Modern pricing and revenue management practices in the hospitality industry focus on competitive pricing analytics by analysing competitor pricing and the impact it has on a property's demand, including anticipating the amount and timing of competitor reactive price changes.
The most tell-tale evidence that you might be using competitive pricing information properly is your reaction to the condition where you are priced above your competition. If your reaction to this is “we’re not going to get any demand!” it is a virtual certainty that you are not using competitive information properly. If your reaction is “we’re going to see less demand,” then at least you are on the right track.
Customers are diverse, they make their decisions on a variety of factors – including price. Think of it as the value versus price scale – but just remember that different customers judge value and price differently. As a result, there’s a continuum that represents the “tipping point” for price versus value – this is what we’re talking about when we talk about price elasticity of demand.
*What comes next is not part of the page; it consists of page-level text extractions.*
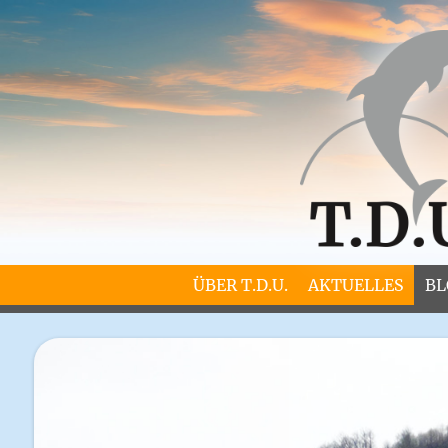
ÜBER T.D.U.
AKTUELLES
BL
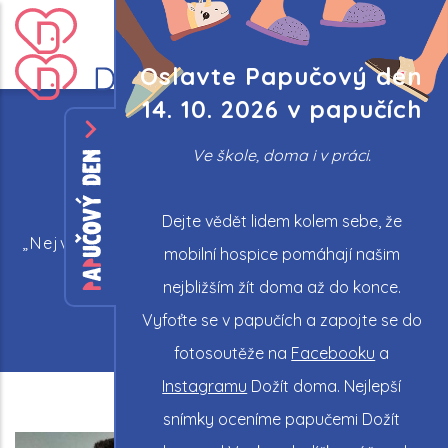
Skip
to
main
Oslavte Papučový den
content
14. 10. 2026 v papučích
Ve škole, doma i v práci.
Příběhy rodin
Dejte vědět lidem kolem sebe, že
„Nejvíc nám pomohlo, že tu pro nás zkrátka
mobilní hospice pomáhají našim
byli.“
nejbližším žít doma až do konce.
Vyfoťte se v papučích a zapojte se do
fotosoutěže na
Facebooku
a
Instagramu
Dožít doma. Nejlepší
snímky oceníme papučemi Dožít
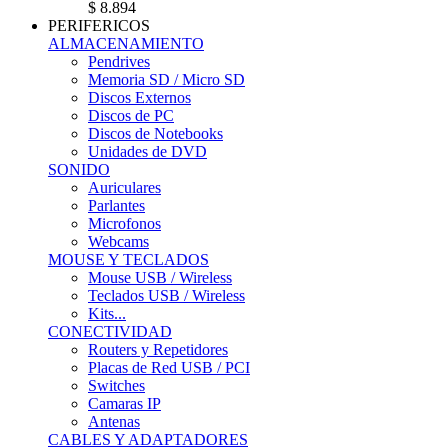
$ 8.894
PERIFERICOS
ALMACENAMIENTO
Pendrives
Memoria SD / Micro SD
Discos Externos
Discos de PC
Discos de Notebooks
Unidades de DVD
SONIDO
Auriculares
Parlantes
Microfonos
Webcams
MOUSE Y TECLADOS
Mouse USB / Wireless
Teclados USB / Wireless
Kits...
CONECTIVIDAD
Routers y Repetidores
Placas de Red USB / PCI
Switches
Camaras IP
Antenas
CABLES Y ADAPTADORES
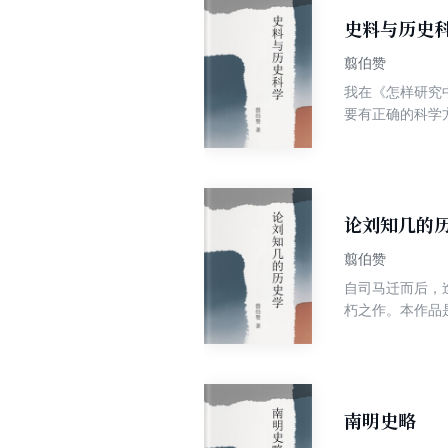
史料与历史
翦伯赞
我在《怎样研究
要有正确的科学
后，就要带着自
中跑不出来，也
集、整理与批判
论刘知几的
翦伯赞
自司马迁而后，
朽之作。本作品
角度，总结了刘
南明史略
In other words, analytics are not only capable of answering the question “What if we charge $99 instead of $119?”, but also “What if we charge $99 instead of $119, while our competitors are charging $119?” and other such variants. If we combine that sort of thinking, along with an analytical take on how demand compares to available inventory (i.e. “Given that we only have 50 rooms left to sell, and given that our competitors are charging $X, could we make more money by changing our rate”) – then we are really getting to what modern pricing and revenue management should be.